We agree that the binding affinity of montelukast to Nsp1 is low. Hence we have now modified our statement to say that montelukast would be a good starting point for designing more potent drug molecules against SARS-CoV-2 (Pg 2 lines 46-47 and Pg 7, line 207-208).

Regarding the reported anti-protease activity of montelukast, Ma and Wang showed that montelukast gives false positive anti-protease activity and it cannot bind the GST-tagged-M^pro in thermal shift assay and native mass spectrometry experiments. Hence, they concluded that montelukast is not SARS-CoV-2 main protease inhibitor (Ma and Wang, Proc Natl Acad Sci, 2021; doi: 10.1073/pnas.2024420118). We have discussed this work in discussion (Pg 7, line 198-200).

Hence, the observed antiviral effects of montelukast appears to be because of targeting of the C-terminal helices of Nsp1.
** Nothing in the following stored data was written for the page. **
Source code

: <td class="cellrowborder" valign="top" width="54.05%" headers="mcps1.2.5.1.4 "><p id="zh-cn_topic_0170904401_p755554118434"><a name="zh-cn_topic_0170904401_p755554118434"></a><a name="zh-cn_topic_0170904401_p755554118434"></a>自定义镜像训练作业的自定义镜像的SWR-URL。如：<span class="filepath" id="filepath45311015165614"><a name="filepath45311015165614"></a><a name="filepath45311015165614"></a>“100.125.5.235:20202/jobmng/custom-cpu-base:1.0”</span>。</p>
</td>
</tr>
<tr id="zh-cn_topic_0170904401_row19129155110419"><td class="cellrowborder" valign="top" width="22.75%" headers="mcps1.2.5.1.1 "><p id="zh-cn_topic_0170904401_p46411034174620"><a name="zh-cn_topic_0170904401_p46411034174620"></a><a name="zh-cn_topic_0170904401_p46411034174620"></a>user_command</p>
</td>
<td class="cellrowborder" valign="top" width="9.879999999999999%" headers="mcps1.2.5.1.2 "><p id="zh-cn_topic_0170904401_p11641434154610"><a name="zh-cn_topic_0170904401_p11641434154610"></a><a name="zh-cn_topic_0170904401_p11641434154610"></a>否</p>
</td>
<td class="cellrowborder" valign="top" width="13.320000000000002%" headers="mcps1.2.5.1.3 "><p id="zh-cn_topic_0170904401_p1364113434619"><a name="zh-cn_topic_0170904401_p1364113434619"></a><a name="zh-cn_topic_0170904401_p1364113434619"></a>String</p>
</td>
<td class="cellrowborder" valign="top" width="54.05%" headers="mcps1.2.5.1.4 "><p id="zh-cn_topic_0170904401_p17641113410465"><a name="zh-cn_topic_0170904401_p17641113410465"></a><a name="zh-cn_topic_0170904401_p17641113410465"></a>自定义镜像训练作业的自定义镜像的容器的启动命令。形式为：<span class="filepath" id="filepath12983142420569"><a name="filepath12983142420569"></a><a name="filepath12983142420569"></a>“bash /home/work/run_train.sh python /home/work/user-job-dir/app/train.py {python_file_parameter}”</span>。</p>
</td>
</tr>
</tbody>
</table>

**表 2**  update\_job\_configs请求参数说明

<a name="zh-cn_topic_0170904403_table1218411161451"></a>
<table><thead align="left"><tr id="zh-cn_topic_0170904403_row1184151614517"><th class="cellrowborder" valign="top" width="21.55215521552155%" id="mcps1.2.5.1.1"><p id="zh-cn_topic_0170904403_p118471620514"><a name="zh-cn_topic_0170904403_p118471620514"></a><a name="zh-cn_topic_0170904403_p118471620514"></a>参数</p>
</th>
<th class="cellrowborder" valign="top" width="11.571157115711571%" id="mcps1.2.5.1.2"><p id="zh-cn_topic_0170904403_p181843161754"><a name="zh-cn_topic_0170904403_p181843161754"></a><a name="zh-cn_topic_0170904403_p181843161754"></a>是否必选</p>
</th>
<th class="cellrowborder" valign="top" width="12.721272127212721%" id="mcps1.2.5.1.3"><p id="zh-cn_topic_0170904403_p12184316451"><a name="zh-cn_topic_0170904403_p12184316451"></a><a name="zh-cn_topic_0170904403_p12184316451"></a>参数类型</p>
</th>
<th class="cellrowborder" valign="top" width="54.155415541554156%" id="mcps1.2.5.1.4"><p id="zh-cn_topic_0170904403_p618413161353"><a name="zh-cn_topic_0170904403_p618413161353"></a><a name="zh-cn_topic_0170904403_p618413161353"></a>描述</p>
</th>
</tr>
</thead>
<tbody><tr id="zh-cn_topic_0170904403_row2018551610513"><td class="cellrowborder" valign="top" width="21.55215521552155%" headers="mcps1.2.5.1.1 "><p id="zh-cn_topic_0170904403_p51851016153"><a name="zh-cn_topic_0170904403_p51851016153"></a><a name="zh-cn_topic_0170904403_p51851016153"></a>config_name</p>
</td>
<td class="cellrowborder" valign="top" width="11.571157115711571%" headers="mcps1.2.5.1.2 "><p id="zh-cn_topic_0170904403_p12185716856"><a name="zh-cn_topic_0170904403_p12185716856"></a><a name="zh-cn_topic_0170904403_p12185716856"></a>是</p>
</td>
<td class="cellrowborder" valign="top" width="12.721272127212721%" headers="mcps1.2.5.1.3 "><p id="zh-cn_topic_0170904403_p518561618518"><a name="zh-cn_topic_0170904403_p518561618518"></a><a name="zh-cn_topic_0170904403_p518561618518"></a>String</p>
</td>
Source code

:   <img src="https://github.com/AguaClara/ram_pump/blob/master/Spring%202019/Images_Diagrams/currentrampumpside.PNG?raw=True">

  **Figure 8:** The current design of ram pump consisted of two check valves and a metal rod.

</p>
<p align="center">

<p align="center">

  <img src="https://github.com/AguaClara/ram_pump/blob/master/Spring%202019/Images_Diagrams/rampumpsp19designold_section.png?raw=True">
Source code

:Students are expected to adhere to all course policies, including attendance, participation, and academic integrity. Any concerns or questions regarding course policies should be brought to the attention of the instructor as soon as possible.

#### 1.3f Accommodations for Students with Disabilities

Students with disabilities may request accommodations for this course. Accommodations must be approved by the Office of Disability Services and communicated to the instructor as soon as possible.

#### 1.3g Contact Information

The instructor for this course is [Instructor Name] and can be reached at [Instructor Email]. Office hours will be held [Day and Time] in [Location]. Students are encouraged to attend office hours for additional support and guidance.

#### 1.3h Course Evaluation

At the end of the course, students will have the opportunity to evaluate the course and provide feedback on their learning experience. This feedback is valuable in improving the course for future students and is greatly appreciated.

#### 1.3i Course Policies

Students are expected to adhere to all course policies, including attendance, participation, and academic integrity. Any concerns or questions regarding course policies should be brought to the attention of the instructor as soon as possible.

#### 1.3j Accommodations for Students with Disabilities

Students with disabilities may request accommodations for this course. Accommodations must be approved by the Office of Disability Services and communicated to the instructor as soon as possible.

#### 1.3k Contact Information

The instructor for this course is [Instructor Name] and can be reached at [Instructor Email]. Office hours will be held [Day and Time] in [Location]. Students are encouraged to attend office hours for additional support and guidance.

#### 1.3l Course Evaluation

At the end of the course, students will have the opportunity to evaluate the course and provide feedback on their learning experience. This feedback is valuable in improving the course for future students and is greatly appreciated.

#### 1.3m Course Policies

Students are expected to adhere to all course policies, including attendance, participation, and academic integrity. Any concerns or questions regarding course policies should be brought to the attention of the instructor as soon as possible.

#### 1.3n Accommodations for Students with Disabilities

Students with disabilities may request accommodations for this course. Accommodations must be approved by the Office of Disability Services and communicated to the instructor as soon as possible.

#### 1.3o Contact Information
Overall, there are many important points to clarify and thus the conclusions are not currently supported by the data.

Reviewer #3 (Recommendations for the authors):

I recommend that the authors change "in vivo" models to cellular models on page 4, line 84.

We thank reviewer for this valuable suggestion. We have made this change throughout the manuscript.

The last sentence in the discussion should be changed to stating that montelukast will be an excellent starting point for the development of more potent drugs.

We have made this change in the last sentence of the discussion as suggested. Further, we have modified the last sentence of the discussion.

Abstract, lines 35 and 37: change "cov" to "CoV".

This is corrected in the revised manuscript.

Lines 46 and 47: change sentence as montelukast will not help to combat SARS-CoV-2 as the Kd valu is too weak with ca. 10 uM. But one could argue that it is a good starting point for the development of more potent drugs.

We have made this change in the revised manuscript.

I think the authors could improve their manuscript by polishing the English used. Please also adjust the use of the article "the". In addition, sentences could be improved in line 97, lines 136 to 137 (improve first part of the sentence), lines 143 to 144 (change "was" to "were"), lines 155 to 156, line 285 (change to "amino acids 145 to 180"), line 352 and line 381, to name a few. As this is an interesting manuscript, it is worth improving it!

We have rewritten portion to improve the English used. Also, we have made corrected the typos throughout the manuscript.